# Work instructions
Rewrite the part of the listing that opens with the line containing "collection date: 1950-08-02" and closes with the line containing "locality: Top of", putting "place" in place of "locality" and leaving everything else unchanged.

# Material shown
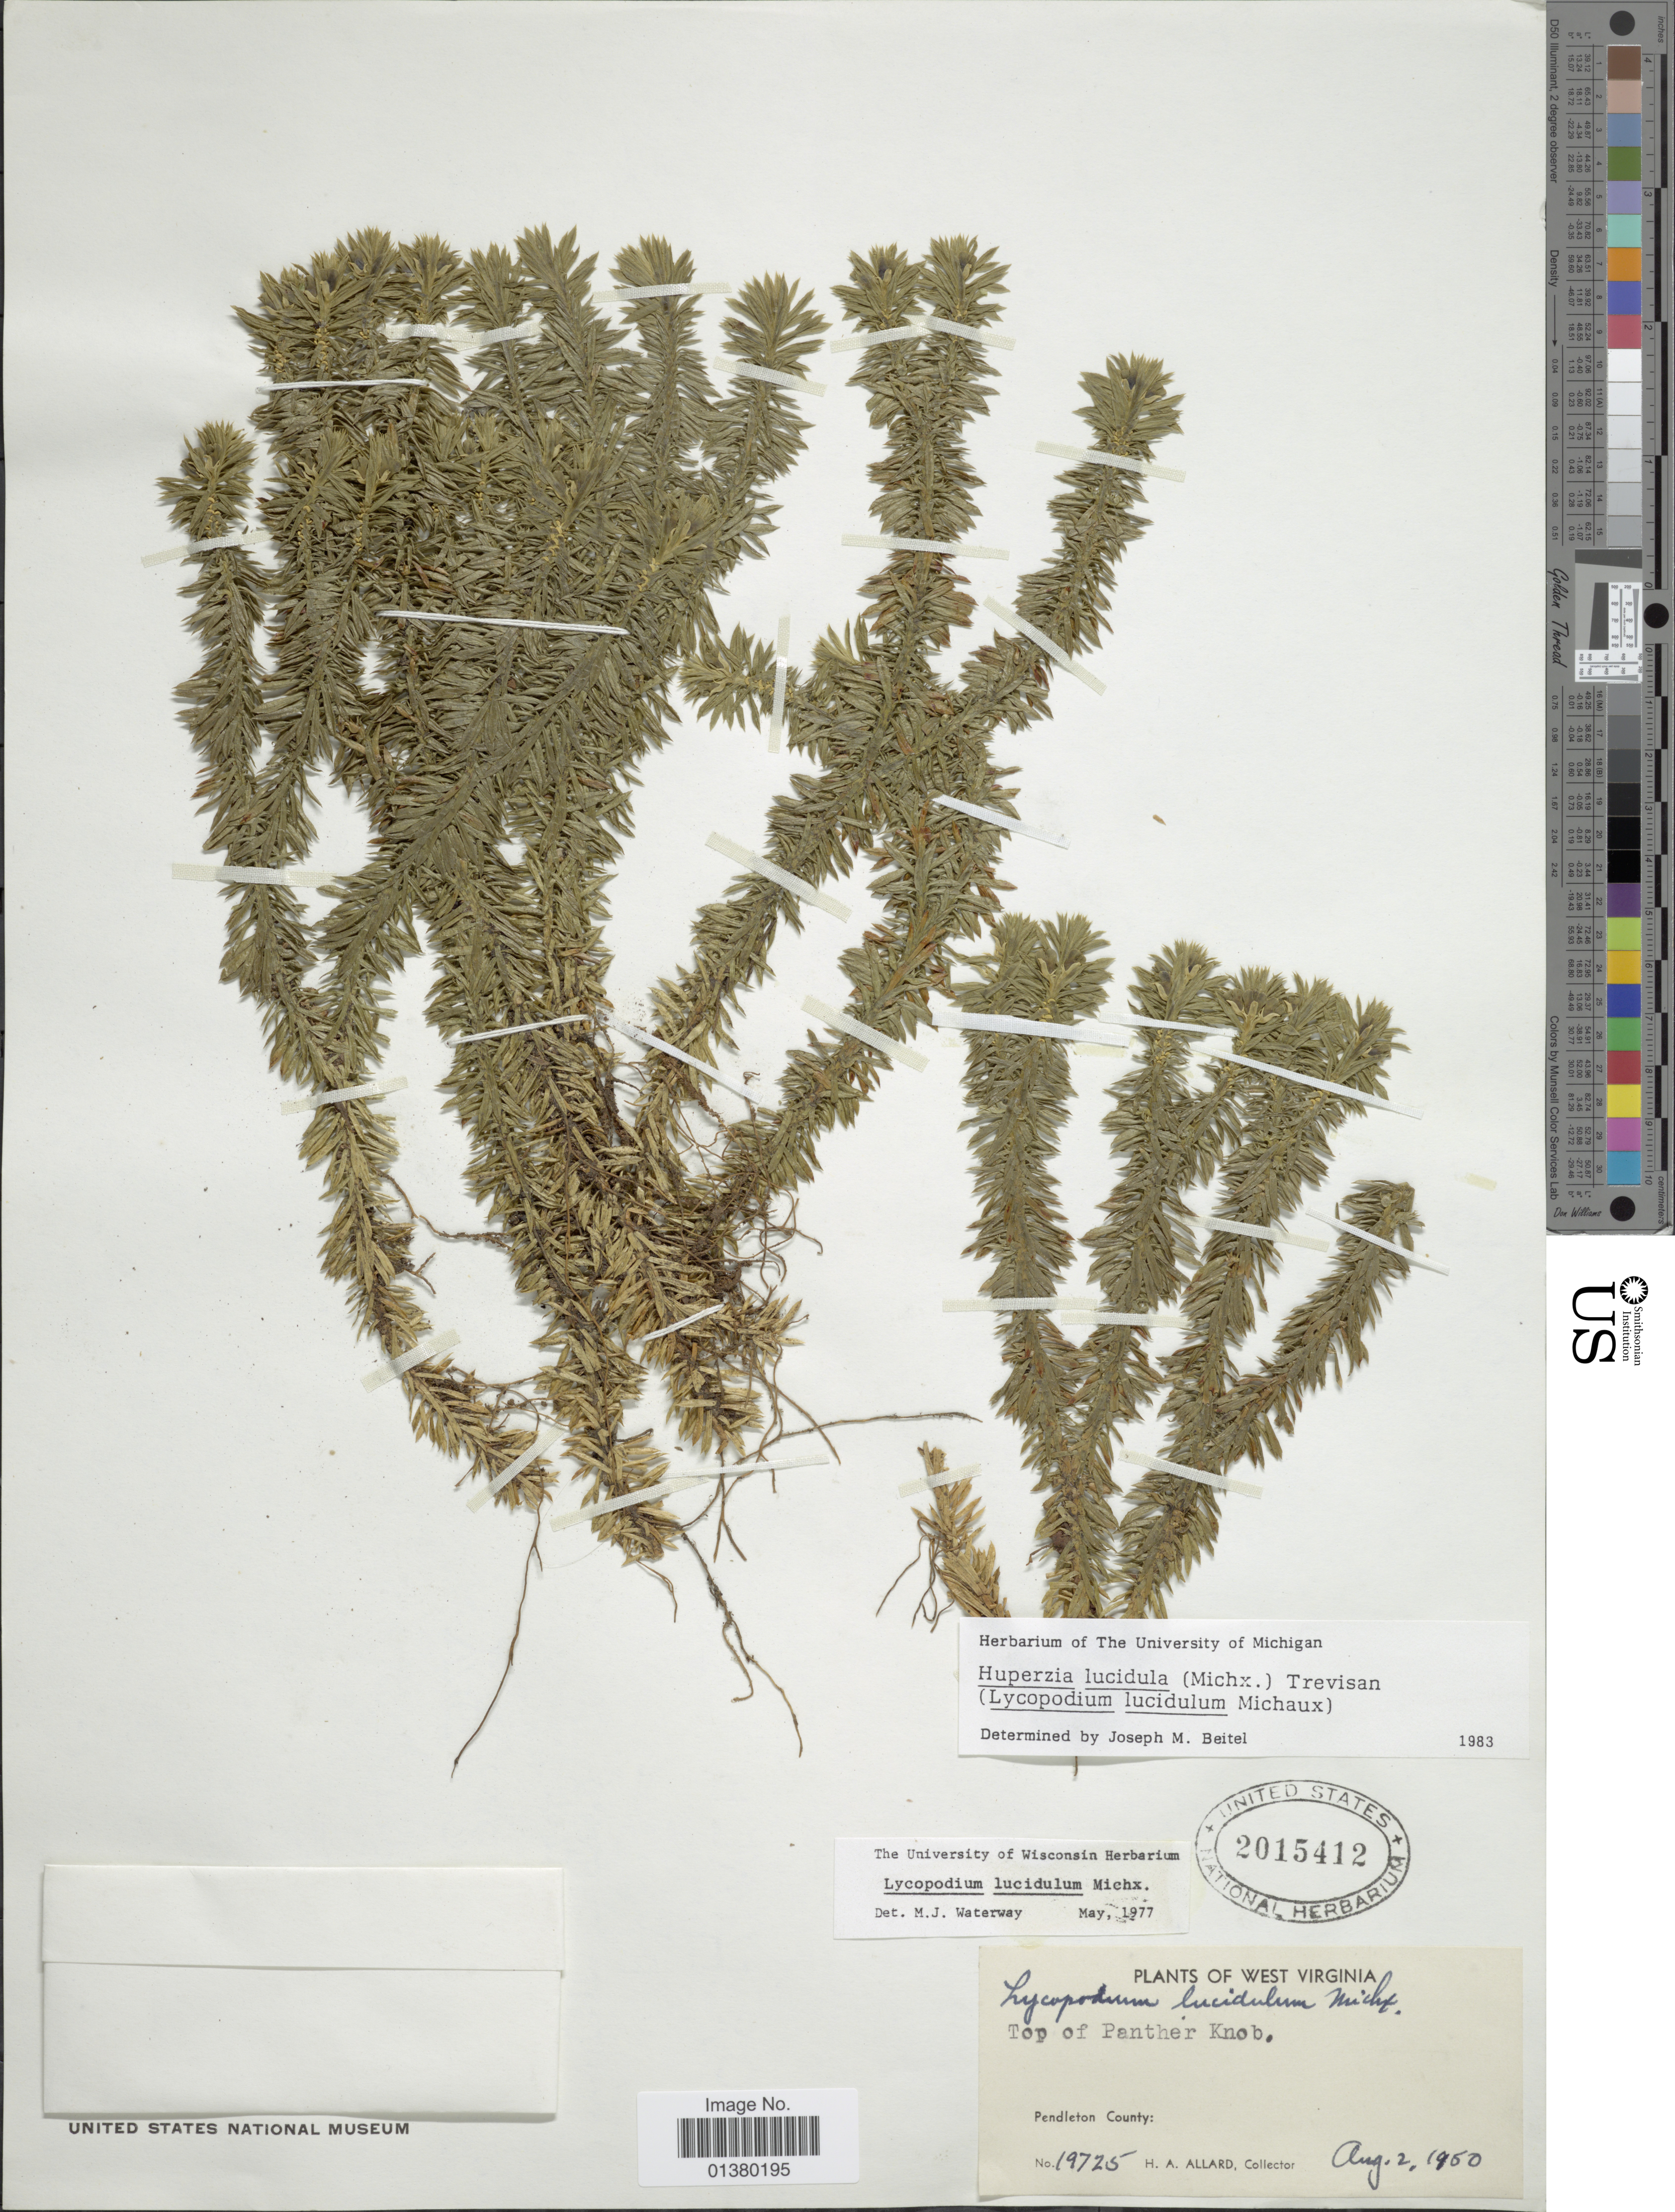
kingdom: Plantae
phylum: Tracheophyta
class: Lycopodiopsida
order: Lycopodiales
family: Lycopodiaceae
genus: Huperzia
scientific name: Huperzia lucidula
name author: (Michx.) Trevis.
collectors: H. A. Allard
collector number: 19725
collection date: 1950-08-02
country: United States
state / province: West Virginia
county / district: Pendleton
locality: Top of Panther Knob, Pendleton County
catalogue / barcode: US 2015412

...

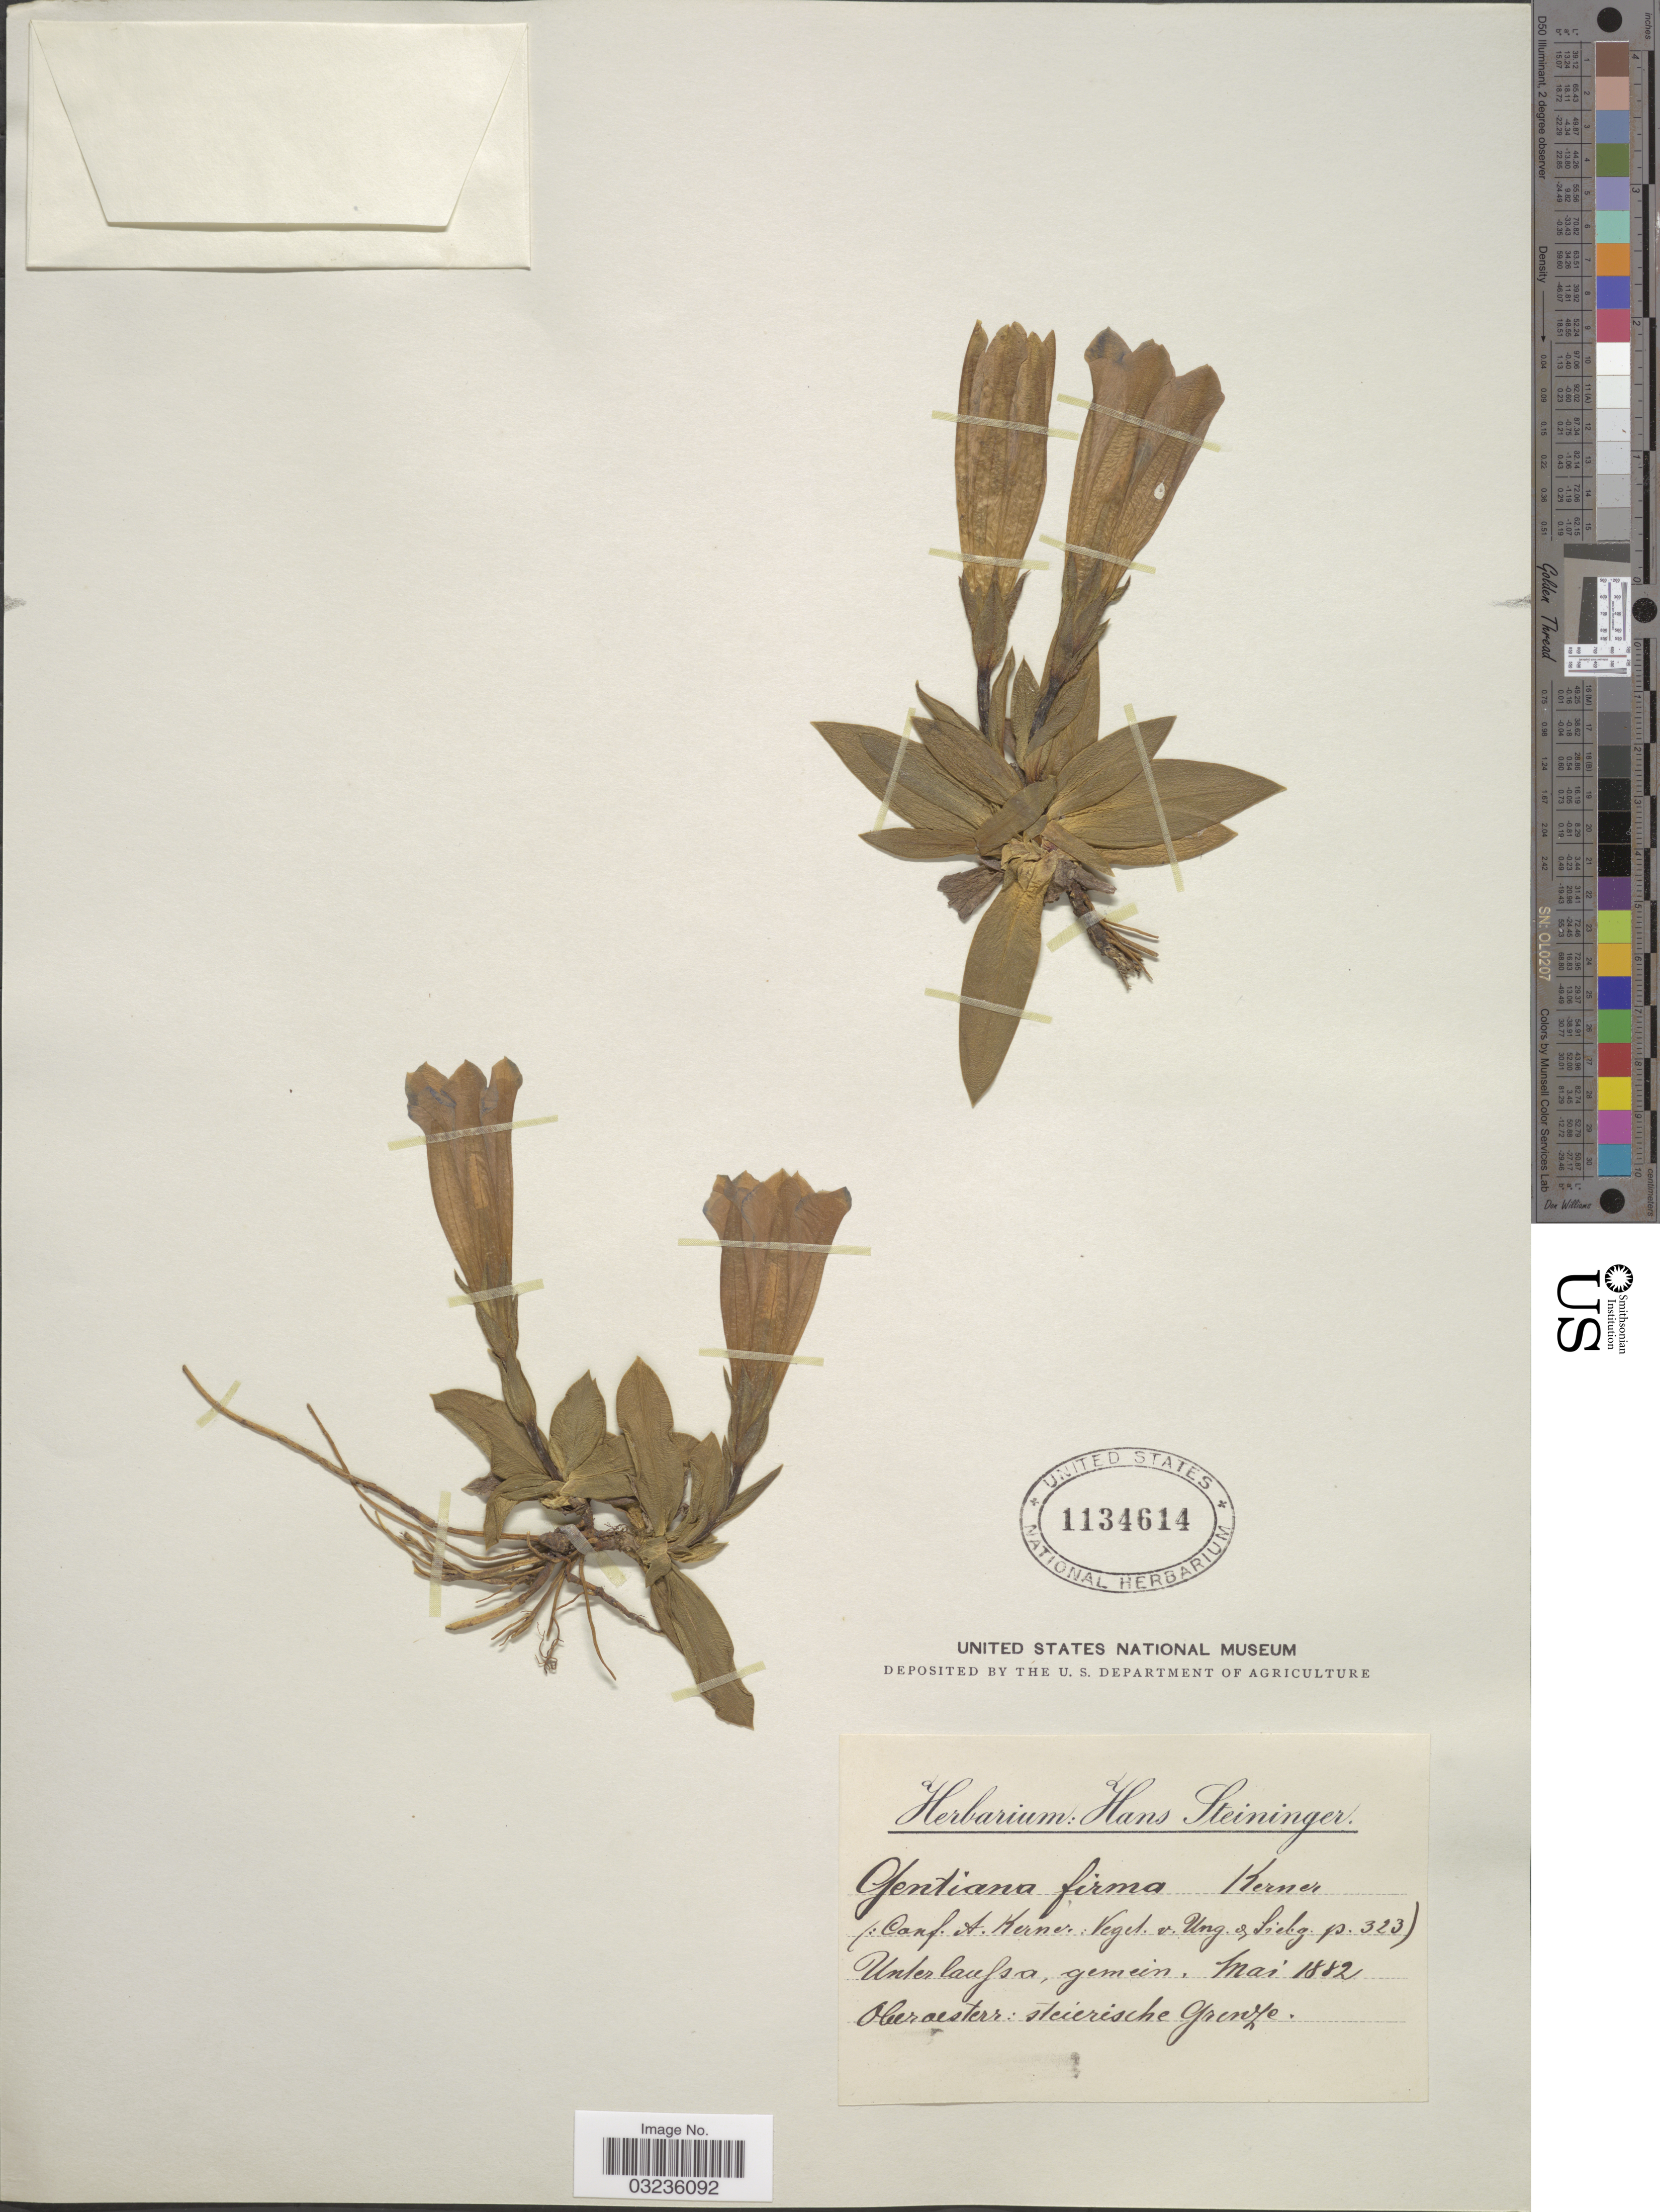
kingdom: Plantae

# Answer for the task
collection date: 1950-08-02
country: United States
state / province: West Virginia
county / district: Pendleton
place: Top of Panther Knob, Pendleton County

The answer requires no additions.